▶ _Dataset excerpts_:

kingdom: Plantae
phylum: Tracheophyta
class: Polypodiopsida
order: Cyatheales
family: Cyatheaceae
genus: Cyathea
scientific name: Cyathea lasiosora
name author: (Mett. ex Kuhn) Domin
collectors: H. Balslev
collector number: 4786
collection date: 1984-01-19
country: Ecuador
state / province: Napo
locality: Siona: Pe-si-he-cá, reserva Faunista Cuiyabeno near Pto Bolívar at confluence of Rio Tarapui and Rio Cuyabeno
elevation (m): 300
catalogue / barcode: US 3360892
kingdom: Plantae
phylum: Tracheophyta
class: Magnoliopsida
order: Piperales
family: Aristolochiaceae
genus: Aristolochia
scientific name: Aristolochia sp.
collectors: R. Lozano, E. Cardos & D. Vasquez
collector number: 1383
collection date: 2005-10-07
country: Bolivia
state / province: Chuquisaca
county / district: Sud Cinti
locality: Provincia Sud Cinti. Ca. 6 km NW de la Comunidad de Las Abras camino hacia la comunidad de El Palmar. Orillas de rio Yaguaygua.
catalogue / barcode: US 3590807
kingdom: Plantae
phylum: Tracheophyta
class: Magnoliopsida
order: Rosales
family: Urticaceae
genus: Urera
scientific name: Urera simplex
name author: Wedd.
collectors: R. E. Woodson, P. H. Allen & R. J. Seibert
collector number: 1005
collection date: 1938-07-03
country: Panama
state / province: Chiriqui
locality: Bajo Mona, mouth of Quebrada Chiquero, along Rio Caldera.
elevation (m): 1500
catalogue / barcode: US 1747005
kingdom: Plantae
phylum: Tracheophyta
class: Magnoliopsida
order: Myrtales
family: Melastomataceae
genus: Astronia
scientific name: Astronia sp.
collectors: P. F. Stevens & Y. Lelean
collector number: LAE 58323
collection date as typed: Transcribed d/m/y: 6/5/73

▶ _Given request_: Write out every line of the items above, word for word, leaving nothing out and changing nothing.

▶ _Answer to this exercise_:
kingdom: Plantae
phylum: Tracheophyta
class: Polypodiopsida
order: Cyatheales
family: Cyatheaceae
genus: Cyathea
scientific name: Cyathea lasiosora
name author: (Mett. ex Kuhn) Domin
collectors: H. Balslev
collector number: 4786
collection date: 1984-01-19
country: Ecuador
state / province: Napo
locality: Siona: Pe-si-he-cá, reserva Faunista Cuiyabeno near Pto Bolívar at confluence of Rio Tarapui and Rio Cuyabeno
elevation (m): 300
catalogue / barcode: US 3360892
kingdom: Plantae
phylum: Tracheophyta
class: Magnoliopsida
order: Piperales
family: Aristolochiaceae
genus: Aristolochia
scientific name: Aristolochia sp.
collectors: R. Lozano, E. Cardos & D. Vasquez
collector number: 1383
collection date: 2005-10-07
country: Bolivia
state / province: Chuquisaca
county / district: Sud Cinti
locality: Provincia Sud Cinti. Ca. 6 km NW de la Comunidad de Las Abras camino hacia la comunidad de El Palmar. Orillas de rio Yaguaygua.
catalogue / barcode: US 3590807
kingdom: Plantae
phylum: Tracheophyta
class: Magnoliopsida
order: Rosales
family: Urticaceae
genus: Urera
scientific name: Urera simplex
name author: Wedd.
collectors: R. E. Woodson, P. H. Allen & R. J. Seibert
collector number: 1005
collection date: 1938-07-03
country: Panama
state / province: Chiriqui
locality: Bajo Mona, mouth of Quebrada Chiquero, along Rio Caldera.
elevation (m): 1500
catalogue / barcode: US 1747005
kingdom: Plantae
phylum: Tracheophyta
class: Magnoliopsida
order: Myrtales
family: Melastomataceae
genus: Astronia
scientific name: Astronia sp.
collectors: P. F. Stevens & Y. Lelean
collector number: LAE 58323
collection date as typed: Transcribed d/m/y: 6/5/73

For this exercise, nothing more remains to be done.